**Requirements:** Collect every line of the data below that contains the word "trees", and copy each one in full.
BEGIN Records supplied
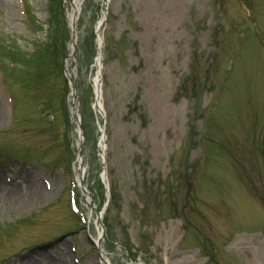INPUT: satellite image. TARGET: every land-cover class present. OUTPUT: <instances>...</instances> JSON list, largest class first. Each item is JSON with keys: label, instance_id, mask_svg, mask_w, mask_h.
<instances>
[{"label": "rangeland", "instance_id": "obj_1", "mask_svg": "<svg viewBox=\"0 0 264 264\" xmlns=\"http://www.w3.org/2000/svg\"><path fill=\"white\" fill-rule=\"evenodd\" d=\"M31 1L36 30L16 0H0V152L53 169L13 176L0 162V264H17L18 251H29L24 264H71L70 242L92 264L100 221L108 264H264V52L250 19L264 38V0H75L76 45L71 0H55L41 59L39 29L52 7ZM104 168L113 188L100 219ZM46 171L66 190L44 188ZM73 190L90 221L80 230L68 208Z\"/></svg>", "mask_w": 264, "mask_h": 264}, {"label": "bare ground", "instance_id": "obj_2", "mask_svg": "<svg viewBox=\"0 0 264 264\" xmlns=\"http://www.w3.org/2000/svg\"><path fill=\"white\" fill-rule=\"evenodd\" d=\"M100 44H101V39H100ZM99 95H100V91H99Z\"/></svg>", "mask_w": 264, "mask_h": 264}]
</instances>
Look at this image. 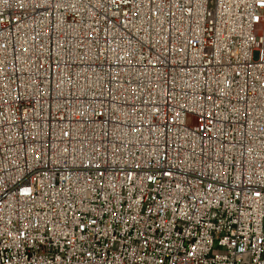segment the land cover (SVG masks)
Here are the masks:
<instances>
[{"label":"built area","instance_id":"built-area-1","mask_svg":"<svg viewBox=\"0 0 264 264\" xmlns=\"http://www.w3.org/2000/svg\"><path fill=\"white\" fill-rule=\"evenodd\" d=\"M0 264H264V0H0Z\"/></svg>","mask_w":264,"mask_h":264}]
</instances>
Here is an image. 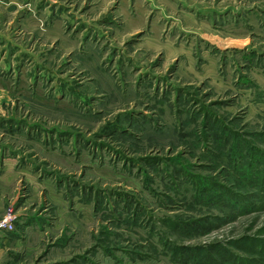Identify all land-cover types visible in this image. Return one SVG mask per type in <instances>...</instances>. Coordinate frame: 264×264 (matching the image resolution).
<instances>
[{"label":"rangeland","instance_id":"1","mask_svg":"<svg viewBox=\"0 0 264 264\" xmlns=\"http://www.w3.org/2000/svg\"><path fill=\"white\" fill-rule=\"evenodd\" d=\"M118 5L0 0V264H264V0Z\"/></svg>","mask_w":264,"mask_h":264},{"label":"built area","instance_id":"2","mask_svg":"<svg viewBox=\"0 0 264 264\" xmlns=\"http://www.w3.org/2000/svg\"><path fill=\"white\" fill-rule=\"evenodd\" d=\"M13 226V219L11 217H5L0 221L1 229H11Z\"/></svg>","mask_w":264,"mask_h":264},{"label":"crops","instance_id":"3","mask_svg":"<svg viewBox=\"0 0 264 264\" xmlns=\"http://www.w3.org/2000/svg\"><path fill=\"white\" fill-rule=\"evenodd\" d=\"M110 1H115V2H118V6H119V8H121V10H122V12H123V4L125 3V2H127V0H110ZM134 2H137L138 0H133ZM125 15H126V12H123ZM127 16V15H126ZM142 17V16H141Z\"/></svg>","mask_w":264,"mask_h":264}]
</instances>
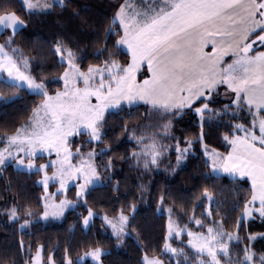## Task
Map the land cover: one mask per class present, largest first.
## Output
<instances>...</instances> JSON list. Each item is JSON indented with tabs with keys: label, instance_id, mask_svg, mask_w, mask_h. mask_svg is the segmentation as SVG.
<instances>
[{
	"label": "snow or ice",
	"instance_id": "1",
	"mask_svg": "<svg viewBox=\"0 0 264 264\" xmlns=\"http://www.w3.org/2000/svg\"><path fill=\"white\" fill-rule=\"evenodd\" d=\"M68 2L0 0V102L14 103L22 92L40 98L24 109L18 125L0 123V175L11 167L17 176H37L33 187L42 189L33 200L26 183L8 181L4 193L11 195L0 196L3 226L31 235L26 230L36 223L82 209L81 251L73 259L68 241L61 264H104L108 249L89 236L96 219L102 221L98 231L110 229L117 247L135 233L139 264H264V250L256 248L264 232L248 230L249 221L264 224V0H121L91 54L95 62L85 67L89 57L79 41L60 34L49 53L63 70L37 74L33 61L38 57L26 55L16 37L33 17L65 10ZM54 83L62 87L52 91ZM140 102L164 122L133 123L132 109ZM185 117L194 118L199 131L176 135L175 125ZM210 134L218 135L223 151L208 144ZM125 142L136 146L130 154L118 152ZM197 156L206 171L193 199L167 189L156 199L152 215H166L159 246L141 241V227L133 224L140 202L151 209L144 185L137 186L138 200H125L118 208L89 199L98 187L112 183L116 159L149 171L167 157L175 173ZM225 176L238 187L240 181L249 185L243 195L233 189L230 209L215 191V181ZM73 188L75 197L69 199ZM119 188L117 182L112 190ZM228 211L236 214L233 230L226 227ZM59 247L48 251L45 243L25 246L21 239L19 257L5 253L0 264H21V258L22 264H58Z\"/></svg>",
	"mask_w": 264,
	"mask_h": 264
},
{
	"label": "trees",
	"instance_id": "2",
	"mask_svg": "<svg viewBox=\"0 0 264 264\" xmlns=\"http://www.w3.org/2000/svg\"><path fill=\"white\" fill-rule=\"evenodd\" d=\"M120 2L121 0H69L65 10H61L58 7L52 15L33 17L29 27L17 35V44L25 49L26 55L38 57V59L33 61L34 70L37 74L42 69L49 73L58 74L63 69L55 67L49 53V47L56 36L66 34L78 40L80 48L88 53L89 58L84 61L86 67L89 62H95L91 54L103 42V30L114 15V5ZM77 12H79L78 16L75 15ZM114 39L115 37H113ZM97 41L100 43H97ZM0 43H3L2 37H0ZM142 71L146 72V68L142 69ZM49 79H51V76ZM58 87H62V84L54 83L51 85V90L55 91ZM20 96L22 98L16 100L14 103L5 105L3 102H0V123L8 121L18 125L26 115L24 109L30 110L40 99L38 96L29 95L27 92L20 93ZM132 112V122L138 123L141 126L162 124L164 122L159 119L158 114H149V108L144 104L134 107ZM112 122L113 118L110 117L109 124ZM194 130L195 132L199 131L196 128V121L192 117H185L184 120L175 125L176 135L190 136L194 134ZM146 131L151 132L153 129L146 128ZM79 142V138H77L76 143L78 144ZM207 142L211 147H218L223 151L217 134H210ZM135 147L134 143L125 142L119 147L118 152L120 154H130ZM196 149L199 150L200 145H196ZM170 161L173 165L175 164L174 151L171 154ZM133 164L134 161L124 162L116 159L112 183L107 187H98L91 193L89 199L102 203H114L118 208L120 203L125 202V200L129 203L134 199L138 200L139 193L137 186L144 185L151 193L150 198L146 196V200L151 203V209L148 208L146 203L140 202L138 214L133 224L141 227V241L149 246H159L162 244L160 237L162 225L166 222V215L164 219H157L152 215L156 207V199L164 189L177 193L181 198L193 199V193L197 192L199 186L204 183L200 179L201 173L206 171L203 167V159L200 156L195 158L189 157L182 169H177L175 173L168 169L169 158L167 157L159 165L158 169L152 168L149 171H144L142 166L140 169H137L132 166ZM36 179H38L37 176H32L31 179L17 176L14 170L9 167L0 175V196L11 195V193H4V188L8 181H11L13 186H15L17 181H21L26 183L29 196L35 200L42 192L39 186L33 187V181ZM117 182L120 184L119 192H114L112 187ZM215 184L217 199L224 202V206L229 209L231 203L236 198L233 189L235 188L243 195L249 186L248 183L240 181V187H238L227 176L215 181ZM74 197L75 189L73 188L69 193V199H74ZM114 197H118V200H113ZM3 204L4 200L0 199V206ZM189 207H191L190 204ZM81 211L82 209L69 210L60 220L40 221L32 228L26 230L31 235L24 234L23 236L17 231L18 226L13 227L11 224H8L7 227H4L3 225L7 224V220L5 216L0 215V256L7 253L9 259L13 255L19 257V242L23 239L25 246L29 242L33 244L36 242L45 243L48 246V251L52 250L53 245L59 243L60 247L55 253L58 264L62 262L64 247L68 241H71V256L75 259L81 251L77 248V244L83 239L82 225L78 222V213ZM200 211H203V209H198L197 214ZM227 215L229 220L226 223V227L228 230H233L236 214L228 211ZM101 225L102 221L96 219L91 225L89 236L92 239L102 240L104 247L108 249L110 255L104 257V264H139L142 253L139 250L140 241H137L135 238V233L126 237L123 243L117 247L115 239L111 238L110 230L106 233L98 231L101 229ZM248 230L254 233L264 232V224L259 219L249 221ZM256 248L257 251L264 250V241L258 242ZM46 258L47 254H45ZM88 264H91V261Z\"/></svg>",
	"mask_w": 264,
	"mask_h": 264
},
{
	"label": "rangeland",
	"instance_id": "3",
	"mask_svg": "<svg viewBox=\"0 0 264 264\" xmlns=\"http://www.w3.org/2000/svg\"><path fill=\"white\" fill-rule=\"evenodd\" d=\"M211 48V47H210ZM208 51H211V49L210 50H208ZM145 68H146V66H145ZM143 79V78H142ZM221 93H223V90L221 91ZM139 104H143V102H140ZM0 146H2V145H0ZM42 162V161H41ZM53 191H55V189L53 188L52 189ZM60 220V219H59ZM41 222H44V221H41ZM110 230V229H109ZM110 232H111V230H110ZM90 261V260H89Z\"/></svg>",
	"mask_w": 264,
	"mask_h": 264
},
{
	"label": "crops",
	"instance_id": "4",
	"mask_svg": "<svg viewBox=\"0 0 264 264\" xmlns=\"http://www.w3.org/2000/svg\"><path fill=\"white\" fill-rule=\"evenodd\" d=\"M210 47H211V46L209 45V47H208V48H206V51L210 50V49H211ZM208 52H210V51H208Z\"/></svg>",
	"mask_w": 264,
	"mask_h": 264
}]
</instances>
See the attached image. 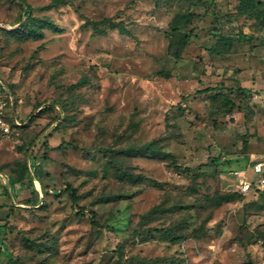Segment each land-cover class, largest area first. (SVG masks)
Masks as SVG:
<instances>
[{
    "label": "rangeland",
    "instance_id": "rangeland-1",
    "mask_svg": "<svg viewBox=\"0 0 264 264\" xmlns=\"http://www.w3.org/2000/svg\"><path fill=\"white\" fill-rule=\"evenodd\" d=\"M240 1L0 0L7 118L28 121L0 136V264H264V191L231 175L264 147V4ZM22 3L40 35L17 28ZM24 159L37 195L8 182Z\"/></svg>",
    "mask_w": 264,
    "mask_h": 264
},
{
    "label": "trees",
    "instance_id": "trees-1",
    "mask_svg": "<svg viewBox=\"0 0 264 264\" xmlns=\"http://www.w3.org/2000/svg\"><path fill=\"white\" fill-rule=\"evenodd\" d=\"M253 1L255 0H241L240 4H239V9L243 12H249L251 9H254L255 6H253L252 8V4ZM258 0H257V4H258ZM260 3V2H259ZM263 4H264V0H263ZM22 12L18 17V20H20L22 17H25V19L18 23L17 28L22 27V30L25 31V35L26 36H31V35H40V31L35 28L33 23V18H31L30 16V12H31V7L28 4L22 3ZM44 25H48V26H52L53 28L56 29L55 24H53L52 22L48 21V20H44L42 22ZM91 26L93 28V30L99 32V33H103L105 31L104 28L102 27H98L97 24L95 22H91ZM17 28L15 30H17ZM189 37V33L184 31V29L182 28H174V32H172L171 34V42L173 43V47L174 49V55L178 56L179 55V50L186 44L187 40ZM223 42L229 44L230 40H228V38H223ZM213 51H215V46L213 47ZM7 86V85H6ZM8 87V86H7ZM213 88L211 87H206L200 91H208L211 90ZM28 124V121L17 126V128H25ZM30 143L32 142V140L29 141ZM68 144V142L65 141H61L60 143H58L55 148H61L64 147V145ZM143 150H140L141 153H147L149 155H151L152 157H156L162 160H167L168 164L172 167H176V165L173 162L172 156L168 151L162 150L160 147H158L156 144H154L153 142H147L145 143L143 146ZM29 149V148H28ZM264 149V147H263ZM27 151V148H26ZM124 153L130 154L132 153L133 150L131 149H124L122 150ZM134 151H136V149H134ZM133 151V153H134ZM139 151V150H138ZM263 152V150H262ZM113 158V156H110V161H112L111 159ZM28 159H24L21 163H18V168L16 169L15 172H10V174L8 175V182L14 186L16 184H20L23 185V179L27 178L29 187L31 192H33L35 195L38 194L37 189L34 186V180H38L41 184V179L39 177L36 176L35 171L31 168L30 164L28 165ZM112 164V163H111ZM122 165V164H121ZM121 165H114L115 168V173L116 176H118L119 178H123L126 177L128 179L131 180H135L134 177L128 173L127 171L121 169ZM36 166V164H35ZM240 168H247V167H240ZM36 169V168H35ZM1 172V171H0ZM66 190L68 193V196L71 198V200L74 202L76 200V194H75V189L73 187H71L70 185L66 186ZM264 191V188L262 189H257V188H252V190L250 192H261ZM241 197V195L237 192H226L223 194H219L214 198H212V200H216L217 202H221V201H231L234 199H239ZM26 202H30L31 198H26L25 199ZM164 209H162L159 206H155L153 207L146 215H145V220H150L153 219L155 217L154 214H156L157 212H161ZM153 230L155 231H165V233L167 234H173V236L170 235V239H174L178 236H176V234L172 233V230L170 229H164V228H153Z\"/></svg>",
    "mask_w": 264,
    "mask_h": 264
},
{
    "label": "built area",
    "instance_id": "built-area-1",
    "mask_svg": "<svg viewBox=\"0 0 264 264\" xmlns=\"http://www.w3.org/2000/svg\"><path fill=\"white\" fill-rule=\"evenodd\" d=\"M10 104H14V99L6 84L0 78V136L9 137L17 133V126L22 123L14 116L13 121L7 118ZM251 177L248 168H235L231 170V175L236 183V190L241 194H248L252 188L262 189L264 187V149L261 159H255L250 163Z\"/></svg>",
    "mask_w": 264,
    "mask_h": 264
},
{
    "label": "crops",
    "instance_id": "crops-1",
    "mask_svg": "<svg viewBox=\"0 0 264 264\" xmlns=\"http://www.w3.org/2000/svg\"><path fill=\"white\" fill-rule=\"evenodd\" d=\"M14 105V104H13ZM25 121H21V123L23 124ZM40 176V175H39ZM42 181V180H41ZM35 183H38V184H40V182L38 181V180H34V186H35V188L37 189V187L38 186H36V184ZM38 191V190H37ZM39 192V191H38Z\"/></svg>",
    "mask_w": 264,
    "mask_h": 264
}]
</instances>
END Records supplied
**Solution for this task:**
	"label": "trees",
    "label": "trees",
    "instance_id": "trees-1",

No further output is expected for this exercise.